- Venue: Beijing National Aquatics Center
- Dates: 14 September
- Competitors: 11 from 7 nations
- Winning time: 27.07

Medalists
- 1st place, gold medalist(s):  / Oxana Savchenko / Russia
- 2nd place, silver medalist(s):  / Anna Efimenko / Russia
- 3rd place, bronze medalist(s):  / Deborah Font / Spain

= Swimming at the 2008 Summer Paralympics – Women's 50 metre freestyle S12 =

The women's 50m freestyle S12 event at the 2008 Summer Paralympics took place at the Beijing National Aquatics Center on 14 September.

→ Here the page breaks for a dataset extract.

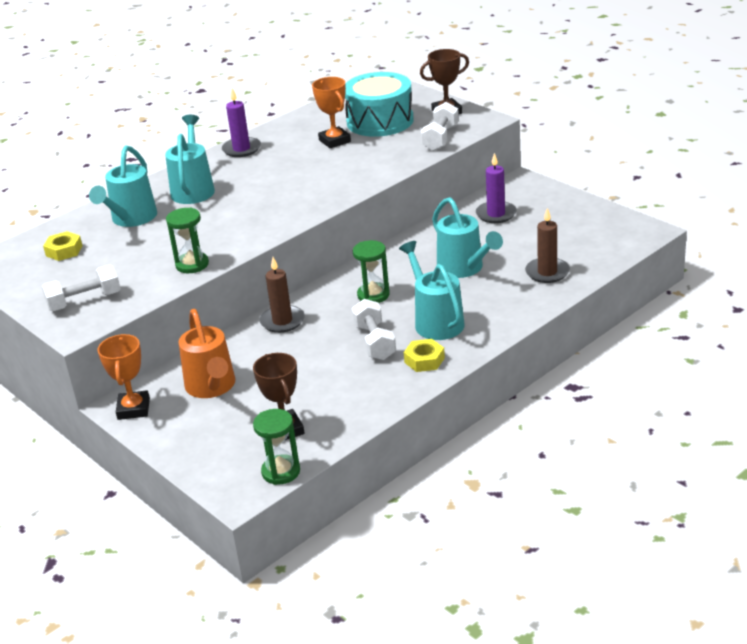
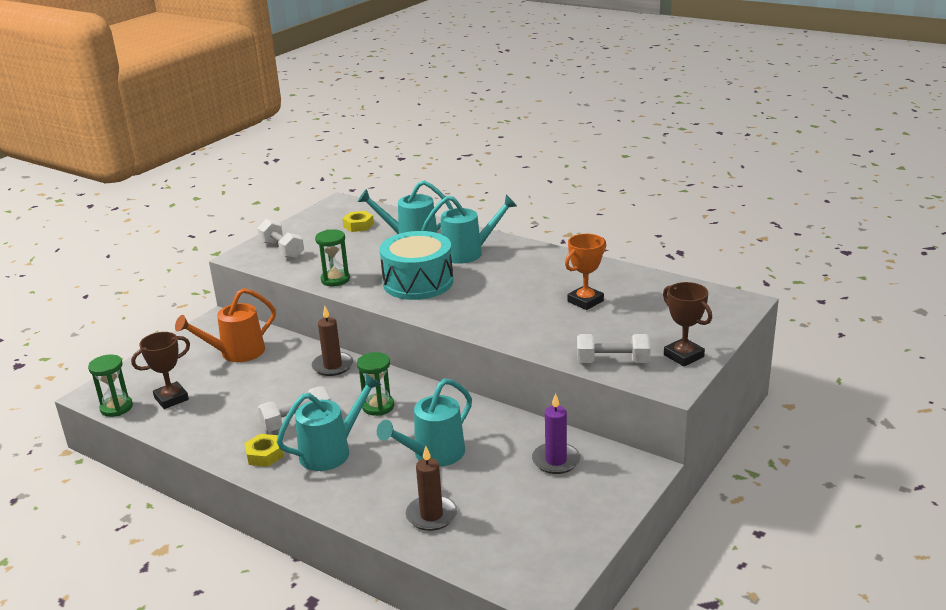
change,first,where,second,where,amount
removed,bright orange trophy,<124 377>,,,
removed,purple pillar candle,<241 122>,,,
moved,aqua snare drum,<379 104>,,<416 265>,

There were two heats; the swimmers with the eight fastest times advanced to the final.

==Results==

===Heats===
Competed from 09:18.

====Heat 1====

| Rank | Name | Nationality | Time | Notes |
|---|---|---|---|---|
| 1 | Ana Garcia-Arcicollar | Spain | 29.00 | Q |
| 2 | Yuliya Volkova | Ukraine | 29.07 | Q |
| 3 | Karolina Pelendritou | Cyprus | 29.09 | Q |
| 4 | Joanna Mendak | Poland | 29.14 | Q |
| 5 | Belkys Mota | Venezuela | 30.28 | Q |

====Heat 2====

| Rank | Name | Nationality | Time | Notes |
|---|---|---|---|---|
| 1 | Oxana Savchenko | Russia | 27.92 | Q, WR |
| 2 | Deborah Font | Spain | 28.93 | Q |
| 3 | Anna Efimenko | Russia | 29.42 | Q |
| 4 | Patrycja Harajda | Poland | 30.69 |  |
| 5 | Jacqueline Rennebohm | Canada | 31.30 |  |
| 6 | Carla Casals | Spain | 31.69 |  |

===Final===
Competed at 17:15.

| Rank | Name | Nationality | Time | Notes |
|---|---|---|---|---|
| 1st place, gold medalist(s) | Oxana Savchenko | Russia | 27.07 | WR |
| 2nd place, silver medalist(s) | Anna Efimenko | Russia | 27.82 |  |
| 3rd place, bronze medalist(s) | Deborah Font | Spain | 28.23 |  |
| 4 | Joanna Mendak | Poland | 28.34 |  |
| 5 | Karolina Pelendritou | Cyprus | 28.72 |  |
| 6 | Yuliya Volkova | Ukraine | 28.86 |  |
| 7 | Ana Garcia-Arcicollar | Spain | 28.93 |  |
| 8 | Belkys Mota | Venezuela | 30.43 |  |

Q = qualified for final. WR = World Record.